[Data taken from a collection]
********
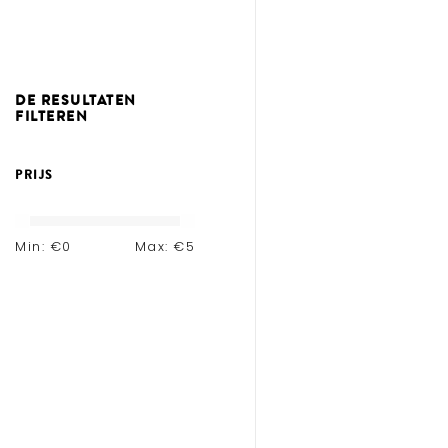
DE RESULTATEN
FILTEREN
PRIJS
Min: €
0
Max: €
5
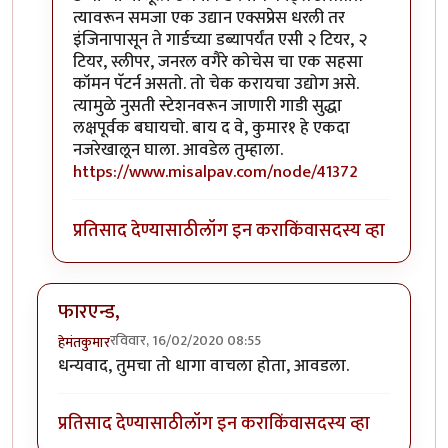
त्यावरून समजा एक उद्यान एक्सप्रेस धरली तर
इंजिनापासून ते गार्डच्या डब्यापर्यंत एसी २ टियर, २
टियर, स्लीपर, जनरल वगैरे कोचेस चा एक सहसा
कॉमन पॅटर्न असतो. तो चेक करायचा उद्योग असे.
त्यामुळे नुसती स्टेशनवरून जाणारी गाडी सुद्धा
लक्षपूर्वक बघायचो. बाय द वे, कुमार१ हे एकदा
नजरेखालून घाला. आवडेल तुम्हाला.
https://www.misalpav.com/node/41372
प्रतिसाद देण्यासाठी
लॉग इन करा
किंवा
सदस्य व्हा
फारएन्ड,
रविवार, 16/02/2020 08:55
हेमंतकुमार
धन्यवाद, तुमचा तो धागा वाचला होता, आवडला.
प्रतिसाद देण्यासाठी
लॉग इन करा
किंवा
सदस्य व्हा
********
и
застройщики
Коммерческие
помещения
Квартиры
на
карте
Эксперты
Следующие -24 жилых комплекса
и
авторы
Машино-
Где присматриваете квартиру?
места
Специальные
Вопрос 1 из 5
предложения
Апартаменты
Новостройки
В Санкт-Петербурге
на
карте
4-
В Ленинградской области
********
Written task: Copy out the lines from the one containing "त्यावरून समजा एक उद्यान एक्सप्रेस धरली तर" through the one containing "लक्षपूर्वक बघायचो. बाय द वे, कुमार१ हे एकदा", with both of those lines included, reproducing each line exactly.

Exercise solution:
त्यावरून समजा एक उद्यान एक्सप्रेस धरली तर
इंजिनापासून ते गार्डच्या डब्यापर्यंत एसी २ टियर, २
टियर, स्लीपर, जनरल वगैरे कोचेस चा एक सहसा
कॉमन पॅटर्न असतो. तो चेक करायचा उद्योग असे.
त्यामुळे नुसती स्टेशनवरून जाणारी गाडी सुद्धा
लक्षपूर्वक बघायचो. बाय द वे, कुमार१ हे एकदा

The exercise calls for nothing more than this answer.